_EXERCISE_
Search the records for "yang". Report every line where it occurs.

Segment Start: TASK MATERIAL

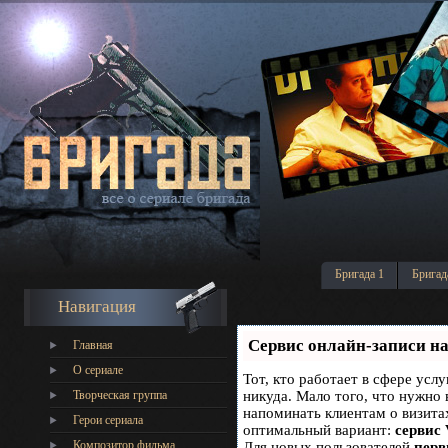
Бригада 1
Бригад
Навигация
Сервис онлайн-записи на
Главная
О сериале
Тот, кто работает в сфере услу
Творческая группа
никуда. Мало того, что нужно 
напоминать клиентам о визит
Герои сериала
оптимальный вариант:
сервис 
Композитор фильма
Для новых пользователей
перв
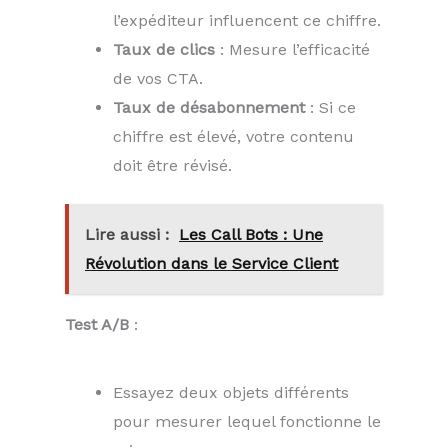
l’expéditeur influencent ce chiffre.
Taux de clics
: Mesure l’efficacité
de vos CTA.
Taux de désabonnement
: Si ce
chiffre est élevé, votre contenu
doit être révisé.
Lire aussi :
Les Call Bots : Une
Révolution dans le Service Client
Test A/B
:
Essayez deux objets différents
pour mesurer lequel fonctionne le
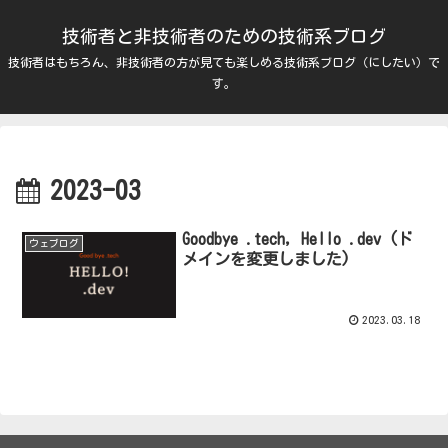
技術者と非技術者のための技術系ブログ
技術者はもちろん、非技術者の方が見ても楽しめる技術系ブログ（にしたい）で
す。
2023-03
Goodbye .tech, Hello .dev (ド
ウェブログ
メインを変更しました)
2023.03.18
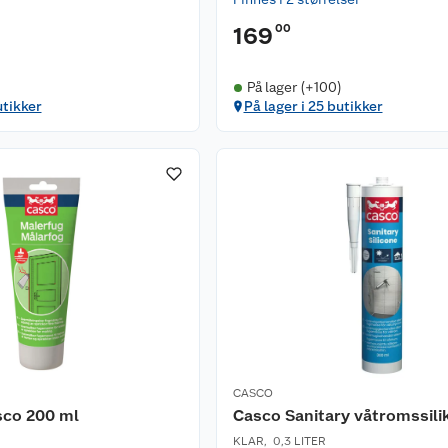
00
169
På lager (+100)
utikker
På lager i 25 butikker
CASCO
sco 200 ml
Casco Sanitary våtromssili
KLAR
,
0,3 LITER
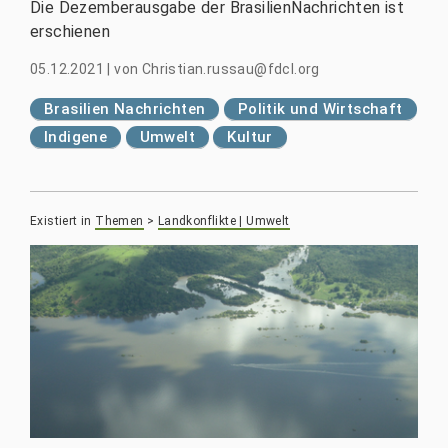
Die Dezemberausgabe der BrasilienNachrichten ist
erschienen
05.12.2021
|
von
Christian.russau@fdcl.org
Brasilien Nachrichten
Politik und Wirtschaft
Indigene
Umwelt
Kultur
Existiert in
Themen
>
Landkonflikte | Umwelt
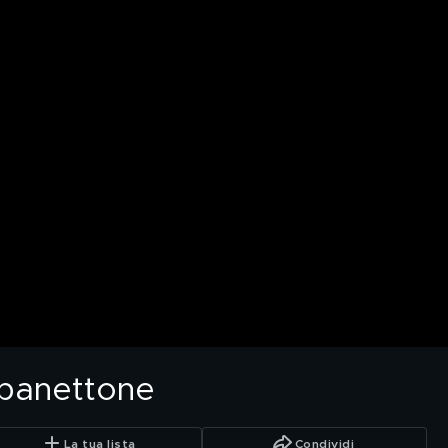
 panettone
La tua lista
Condividi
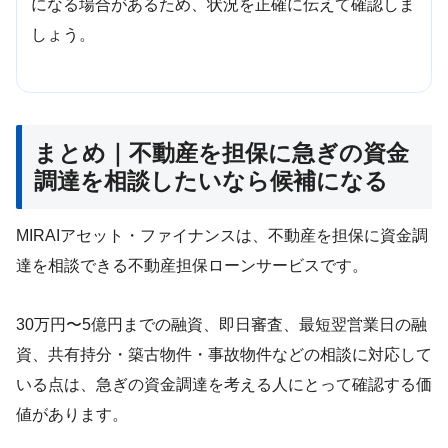
になる場合があるため、状況を正確に伝えて確認しま
しょう。
まとめ｜不動産を担保に急ぎの資金
調達を相談したいなら候補になる
MIRAIアセット・ファイナンスは、不動産を担保に資金調
達を相談できる不動産担保ローンサービスです。
30万円〜5億円までの融資、即日審査、最短翌営業日の融
資、共有持分・築古物件・事故物件などの相談に対応して
いる点は、急ぎの資金調達を考える人にとって確認する価
値があります。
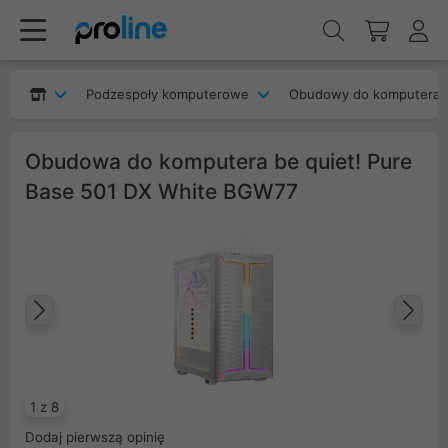
Podzespoły komputerowe
Obudowy do komputera
Obudowa do komputera be quiet! Pure
Base 501 DX White BGW77
Poprzedni
Na
1 z 8
Dodaj pierwszą opinię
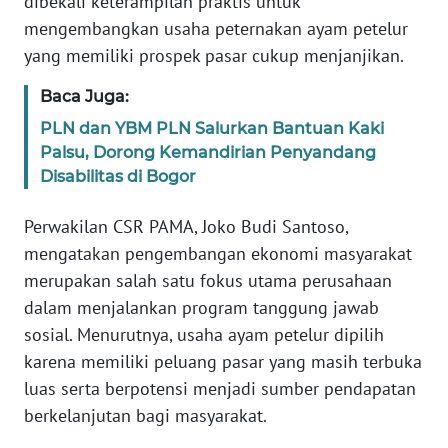
dibekali keterampilan praktis untuk
mengembangkan usaha peternakan ayam petelur
WN
yang memiliki prospek pasar cukup menjanjikan.
BANTEN
Baca Juga:
WN
PLN dan YBM PLN Salurkan Bantuan Kaki
NTT
Palsu, Dorong Kemandirian Penyandang
Disabilitas di Bogor
WN
KEPRI
Perwakilan CSR PAMA, Joko Budi Santoso,
mengatakan pengembangan ekonomi masyarakat
WN
PAPUA
merupakan salah satu fokus utama perusahaan
dalam menjalankan program tanggung jawab
WN
sosial. Menurutnya, usaha ayam petelur dipilih
PAPUA
karena memiliki peluang pasar yang masih terbuka
BARAT
luas serta berpotensi menjadi sumber pendapatan
berkelanjutan bagi masyarakat.
WN
RIAU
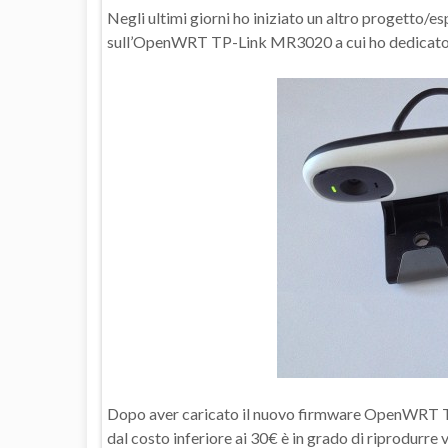
Negli ultimi giorni ho iniziato un altro progetto/
sull’OpenWRT TP-Link MR3020 a cui ho dedicat
Dopo aver caricato il nuovo firmware OpenWRT T
dal costo inferiore ai 30€ è in grado di riprodurr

Segment End: TASK MATERIAL

_TASK SOLUTION_
yang memiliki prospek pasar cukup menjanjikan.
karena memiliki peluang pasar yang masih terbuka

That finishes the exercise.